8 Ways To Nail A Phone Interview
Phone interviews are used more commonly by companies as a precursory step to determine which candidates should be invited for an in-office interview. Phone interviews save companies and candidates time and money that is typically spent on in-person interviews.
Here are a few tips to help job candidates navigate and master a telephone interview:
1. Introduce Yourself: Give a brief introduction of yourself, background and accomplishments. This process should only take one minute and then, progress to small talk if the interviewer allows it. Some interviewers may plunge right to questions. If so, follow the interviewer’s lead.
2. Speak Clearly. Speak clearly into the receiver and enunciate each syllable to help the interviewer understand your words. Your voice should sound optimistic, upbeat and eager to learn about the position.
3. Have Your Resume Ready for Reference. Most interviewees know their background and skills, but it is easy to get nervous during an interview. Have your resume ready for reference if the interviewer asks specific information regarding the information on your resume.
[Related Post: How To Find a Job: The Top 10 Tips That Will Transform Your Resume]
4. Keep Background Noise at a Minimum. Try to interview in a quiet place where there will be no interruptions. Do not shuffle papers in the background. Interrupting children, dogs or other external noises are a distraction and can affect how an applicant answers.

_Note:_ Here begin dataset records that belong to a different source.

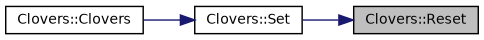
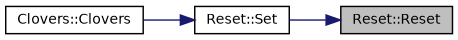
  digraph {
    rankdir=RL
    node [color=black fillcolor=white fontname=Helvetica fontsize=10 shape=record style=filled]
    edge [color=midnightblue dir=back fontname=Helvetica fontsize=10 labelfontname=Helvetica labelfontsize=10 style=solid]
-   n1 [fillcolor=grey75 fontcolor=black height=0.2 label="Clovers::Reset" width=0.4]
-   n2 [height=0.2 label="Clovers::Set" width=0.4]
+   n1 [fillcolor=grey75 fontcolor=black height=0.2 label="Reset::Reset" width=0.4]
+   n2 [height=0.2 label="Reset::Set" width=0.4]
    n3 [height=0.2 label="Clovers::Clovers" width=0.4]
    n1 -> n2
    n2 -> n3
  }
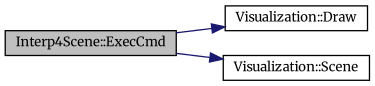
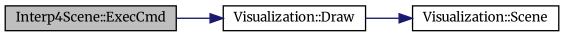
  digraph {
    fontname=Merriweather
    rankdir=LR
    node [color=black fillcolor=white fontname=Merriweather fontsize=10 shape=record style=filled]
    edge [color=midnightblue fontname=Merriweather fontsize=10 labelfontname=Helvetica labelfontsize=10 style=solid]
    n1 [fillcolor=grey75 fontcolor=black height=0.2 label="Interp4Scene::ExecCmd" width=0.4]
    n2 [height=0.2 label="Visualization::Draw" width=0.4]
    n3 [height=0.2 label="Visualization::Scene" width=0.4]
    n1 -> n2
-   n1 -> n3
+   n2 -> n3
  }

5. Prepare for the Phone Interview. Most people like to inform the candidate in advance that there will be a phone interview. Prepare for the phone interview in the same way that you would prepare for an in-person interview. Practice answering questions in front of a mirror or for a family or friend. If the answers have been rehearsed, they will sound more natural, and there will be less anxiety when answered over the phone. Research the company and find out as much information as you can about the job prior the interview. During the interview, use language similar to the language found on the website. This is preferred by most interviewers.
6. Take Notes. Have a pen or pencil ready to take notes. Interviewers may often begin the phone conversation informing the candidate about the position or the company. This will be a time to listen actively and take notes. Other information may also be provided. Take notes as needed and take action later if required.
7. Ask Questions When Prompted. Think of some questions to ask that will demonstrate your knowledge of the company, product or service. The questions should demonstrate genuine interest and show a desire of commitment to the organization. When finished with the interview, ask about the next steps in the process. If you did not interview with the hiring manager, ask when you will meet he or she to discuss qualifications. Determine when the entire interviewing process will be over and when the candidate will be selected. This will alleviate your fears if you are aware of the timeline involved in the hiring process.
8. Send a Thank You Note. Send a note thanking your interviewer for taking the time to interview you and giving you the opportunity to learn more about the company. This helps the interviewer remember your interview and shows your genuine interest in the company.
Telephone interviews can be easy if you follow these simple steps. Be prepared and enthusiastic. With these tips, you should perform well in your next telephone interview.